TD is buying First Horizon for US$11.3 billion in a deal that will expand the business by more than 400 branches located primarily in the southeastern states. TD already has a large presence right down the American east coast from Maine to Florida, so the move makes sense.
TD also just announced an agreement to buy Cowen for US$1.3 billion. The acquisition will help TD accelerate its growth plans for the American market, adding 1,700 new employees. TD’s chief executive officer said, “Cowen is a leading independent dealer with a premier U.S. equities business and a strong, diversified investment bank.”
TD’s share price trades near $82 at the time of writing. That’s down considerably from the 2022 high around $109. All the bank stocks are under pressure, as investors try to figure out if a recession is on the way and how big an impact it might have on revenue and earnings.
At this point, TD stock looks undervalued at 10.2 times trailing 12-month earnings. Investors can pick up a decent 4.3% dividend yield and simply wait for the distribution increases to roll in over the coming years. TD raised the dividend by 13% for fiscal 2022. Another generous increase is likely on the way for 2023.

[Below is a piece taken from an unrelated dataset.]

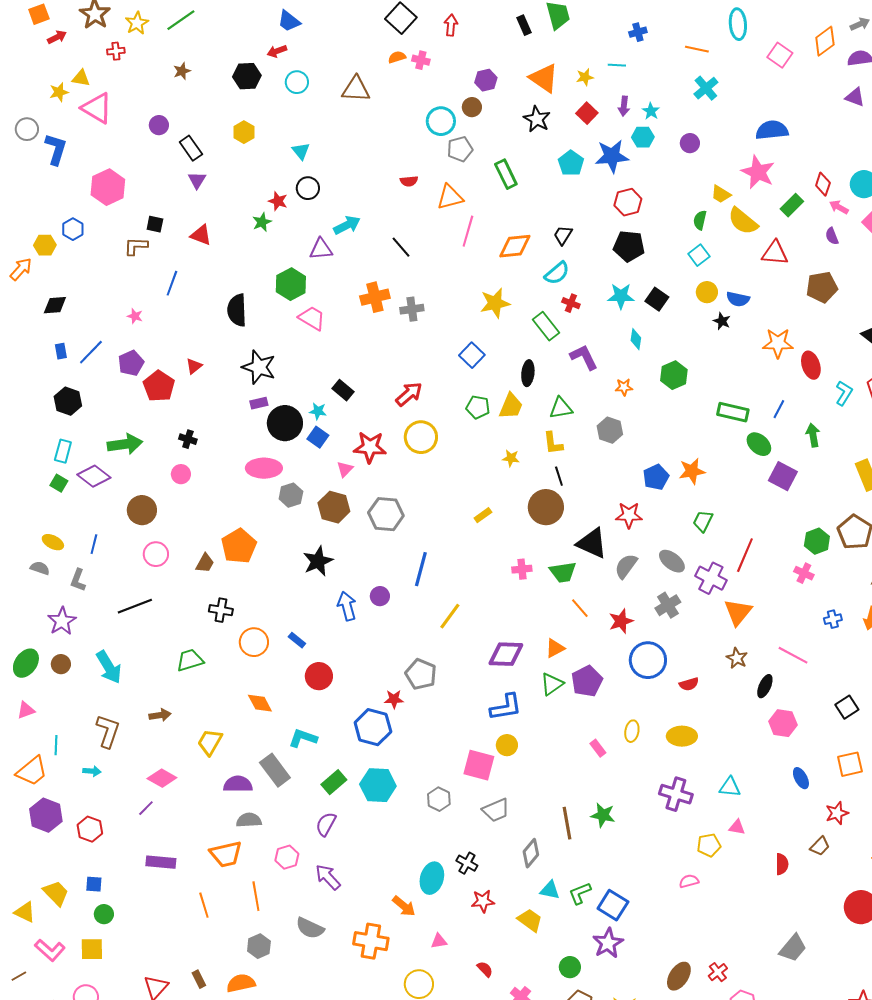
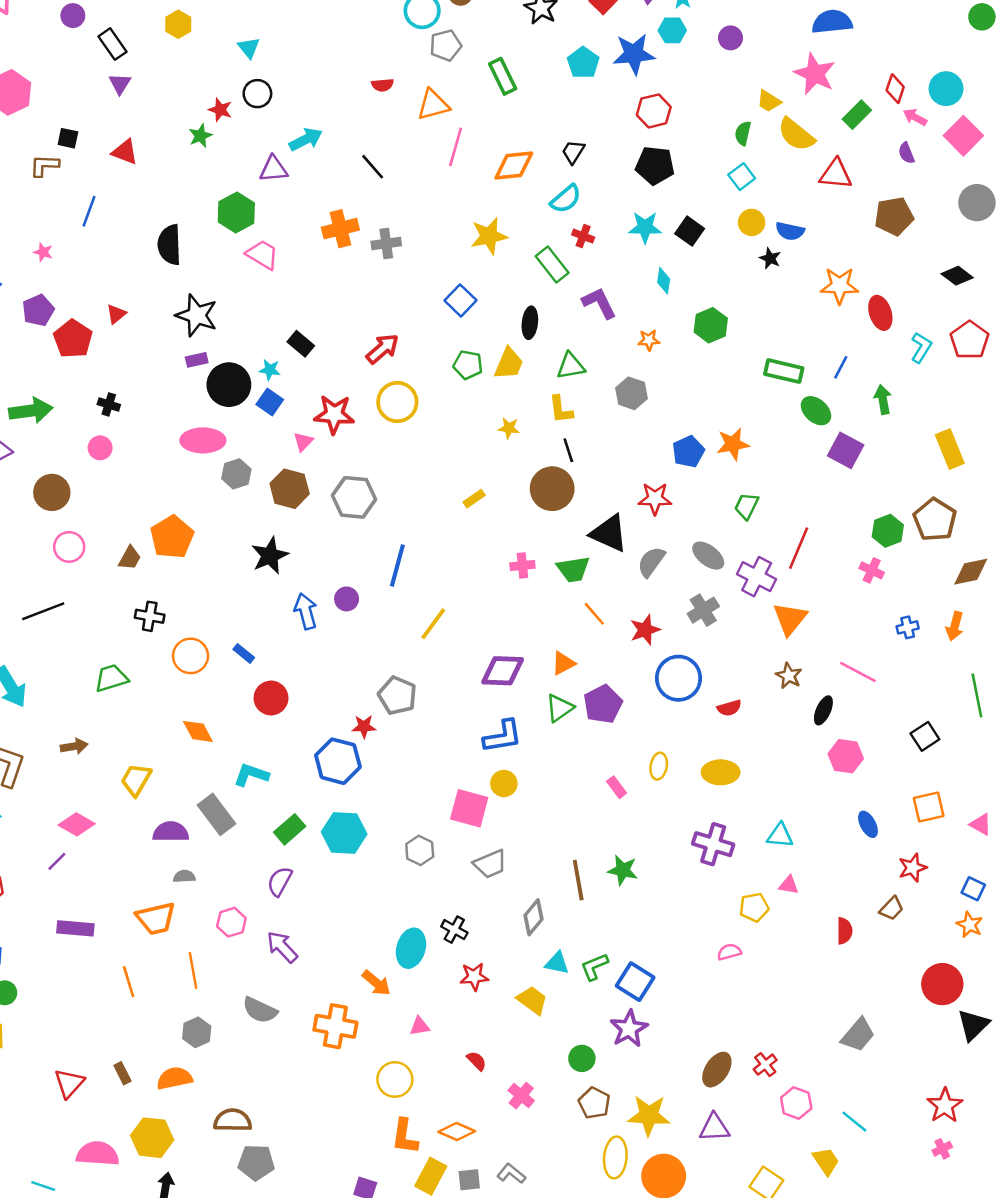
gray semicircle: (249, 820) -> (184, 876), size x0.7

Long-term TD investors have received good total returns. A $10,000 investment in TD stock 25 years ago would be worth about $175,000 today with the dividends reinvested.
Enbridge
Enbridge (TSX:ENB)(NYSE:ENB) is a leader in the North American energy infrastructure industry. The company’s oil pipelines transport 30% of the oil produced in Canada and the United States. Enbridge also moves 20% of the natural gas used by Americans. In addition, Enbridge has natural gas utilities that provide millions of Canadian homes and businesses with essential fuel. Solar, wind, and geothermal power facilities round out the asset portfolio.
Looking ahead, Enbridge is investing in assets to meet the growing international demand for North American oil and natural gas. Enbridge purchased an oil export terminal in the United States for US$3 billion late last year. In 2022, the company has already announced plans to build two natural gas pipelines to supply liquified natural gas (LNG) facilities on the U.S. Gulf Coast. In Canada, Enbridge just purchased a 30% stake in the $5.1 billion Woodfibre LNG project to be computed by 2027 in British Columbia.
Enbridge raised the dividend in each of the past 27 years. Investors should expect to see ongoing annual payout increases in the 3-5% range over the medium term. The stock is down a bit from the 2022 highs and now offers investors an attractive 6% dividend yield.
A $10,000 investment in Enbridge stock 25 years ago would be worth about $230,000 today with the dividends reinvested.
The bottom line on top stocks to buy for total returns
TD and Enbridge are top TSX dividend stocks that look cheap today and offer growing distributions. If you have some cash to put to work in a self-directed RRSP focused on total returns, these stocks deserve to be on your radar.